Hash functions for symbol tables or hash tables typically use 32 bit hashes, for databases, file systems and file checksums typically 64 or 128bit, for crypto now starting with 256 bit.

Typical median key size in perl5 is 20, the most common 4. See github.com/rurban/perl-hash-stats

When used in a hash table the instruction cache will usually beat the CPU and throughput measured here. In my tests the smallest FNV1A beats the fastest crc32_hw1 with Perl 5 hash tables. Even if those worse hash functions will lead to more collisions, the overall speed advantage beats the slightly worse quality. See e.g. A Seven-Dimensional Analysis of Hashing Methods and its Implications on Query Processing for a concise overview of the best hash table strategies, confirming that the simpliest Mult hashing (bernstein, FNV*, x17, sdbm) always beat "better" hash functions (Tabulation, Murmur, Farm, ...) when used in a hash table.

The fast hash functions tested here are recommendable as fast for file digests and maybe bigger databases, but not for 32bit hash tables. The "Quality problems" lead to less uniform distribution, i.e. more collisions and worse performance, but are rarely related to real security attacks, just the 2nd sanity test against \0 invariance is security relevant.

Other

TODO

Some popular SSE-improved FNV1 (sanmayce) variants, fletcher (ZFS), ... and slower cryptographic hashes or more secure hashes are still missing. BLAKE2, SHA-2, SHA-3 (Keccak), Grøstl, JH, Skein, ...

SECURITY

The hash table attacks described in SipHash against City, Murmur or Perl JenkinsOAAT or at Hash Function Lounge are not included here.

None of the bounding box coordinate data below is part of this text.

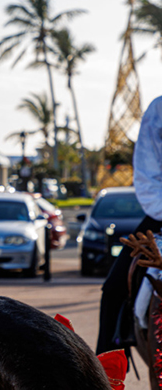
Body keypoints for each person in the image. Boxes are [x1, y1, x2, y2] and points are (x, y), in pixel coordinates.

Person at [96, 95, 162, 354]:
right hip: (161, 213)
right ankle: (107, 366)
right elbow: (148, 174)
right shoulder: (159, 109)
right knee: (114, 289)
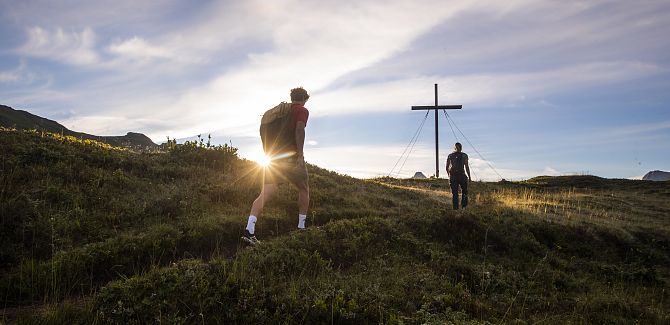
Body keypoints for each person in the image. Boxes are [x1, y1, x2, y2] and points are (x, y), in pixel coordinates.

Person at [243, 87, 310, 244]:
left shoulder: (279, 112)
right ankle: (301, 227)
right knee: (304, 188)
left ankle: (249, 230)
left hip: (273, 159)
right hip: (291, 158)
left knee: (265, 193)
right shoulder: (302, 110)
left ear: (292, 97)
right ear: (305, 99)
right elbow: (300, 130)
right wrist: (300, 155)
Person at [446, 142, 471, 210]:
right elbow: (466, 166)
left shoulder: (450, 155)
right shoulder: (464, 155)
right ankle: (463, 207)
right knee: (464, 192)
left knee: (455, 193)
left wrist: (449, 175)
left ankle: (456, 209)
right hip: (461, 175)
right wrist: (469, 176)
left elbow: (447, 167)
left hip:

Such an attack avoidance cannot not be the problem of the hash function, but the hash table collision resolution scheme. You can attack every single hash function, even the best and most secure if you detect the seed, e.g. from collision timings and independly the sort-order, so you need to protect your collision handling scheme from the worst-case O(n), i.e. separate chaining with linked lists. Linked lists chaining allows high load factors, but is very cache-unfriendly. The only recommendable linked list scheme is inlining the key or hash into the array. Nowadays everybody uses fast open addressing, even if the load factor needs to be ~50%, unless you use Cuckoo Hashing.

I.e. the usage of SipHash for their hash table in Python 3.4, ruby, rust, systemd, OpenDNS, Haskell and OpenBSD is pure security theatre. SipHash is not secure enough for security purposes and not fast enough for general usage. Brute-force generation of ~32k collisions need 2-4m for all these hashes. siphash being the slowest needs max 4m, other typically max 2m30s, with <10s for practical 16k collision attacks with all hash functions. Using Murmur is usually slower than a simple Mult, even in the worst case. Provable secure is only uniform hashing, i.e. 2-5 independent Mult or Tabulation, or using a guaranteed logarithmic collision scheme (a tree) or a linear collision scheme, such as Robin Hood or Cockoo hashing with collision counting.

One more note regarding security: Nowadays even SHA1 can be solved in a solver, like Z3 (or faster ones) for practical hash table collision attacks (i.e. 14-20 bits). So all hash functions with less than 256 bits tested here cannot be considered "secure" at all.

The '\0' vulnerability attack with binary keys is tested in the 2nd Sanity test.